§ **Request**:
Reproduce these lines exactly as they stand, beginning with the line that contains "Feugiat nulla facilisis" and ending after the line that contains "CSR Donation 2".

§ **The records**:
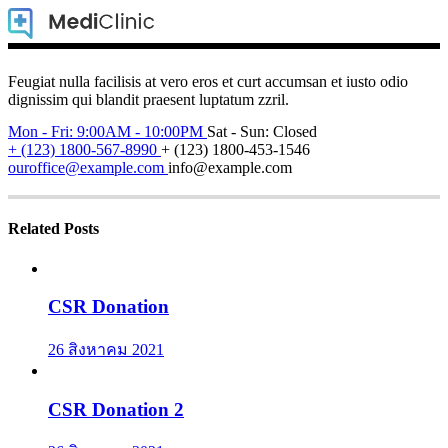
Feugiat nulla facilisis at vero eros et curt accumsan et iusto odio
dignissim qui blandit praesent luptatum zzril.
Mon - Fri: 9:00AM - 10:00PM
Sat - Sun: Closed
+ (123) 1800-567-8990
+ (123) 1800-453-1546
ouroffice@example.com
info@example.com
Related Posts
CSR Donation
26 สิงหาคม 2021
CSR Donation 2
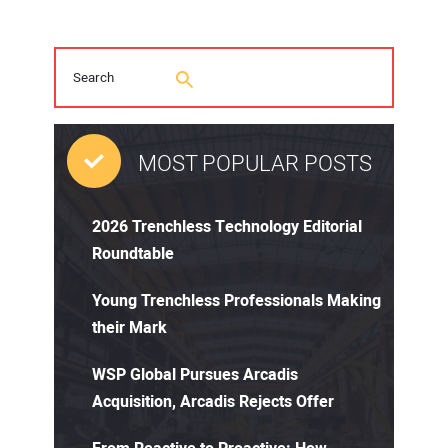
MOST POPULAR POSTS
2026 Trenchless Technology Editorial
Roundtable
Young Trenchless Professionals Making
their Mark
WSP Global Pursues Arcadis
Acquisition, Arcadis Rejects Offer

---

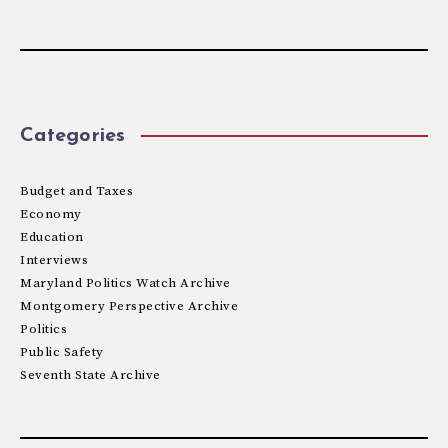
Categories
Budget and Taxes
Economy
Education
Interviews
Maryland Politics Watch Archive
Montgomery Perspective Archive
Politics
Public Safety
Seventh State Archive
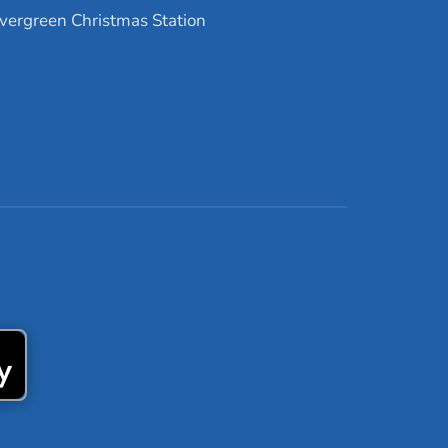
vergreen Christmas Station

§ **Written response**:
Feugiat nulla facilisis at vero eros et curt accumsan et iusto odio
dignissim qui blandit praesent luptatum zzril.
Mon - Fri: 9:00AM - 10:00PM
Sat - Sun: Closed
+ (123) 1800-567-8990
+ (123) 1800-453-1546
ouroffice@example.com
info@example.com
Related Posts
CSR Donation
26 สิงหาคม 2021
CSR Donation 2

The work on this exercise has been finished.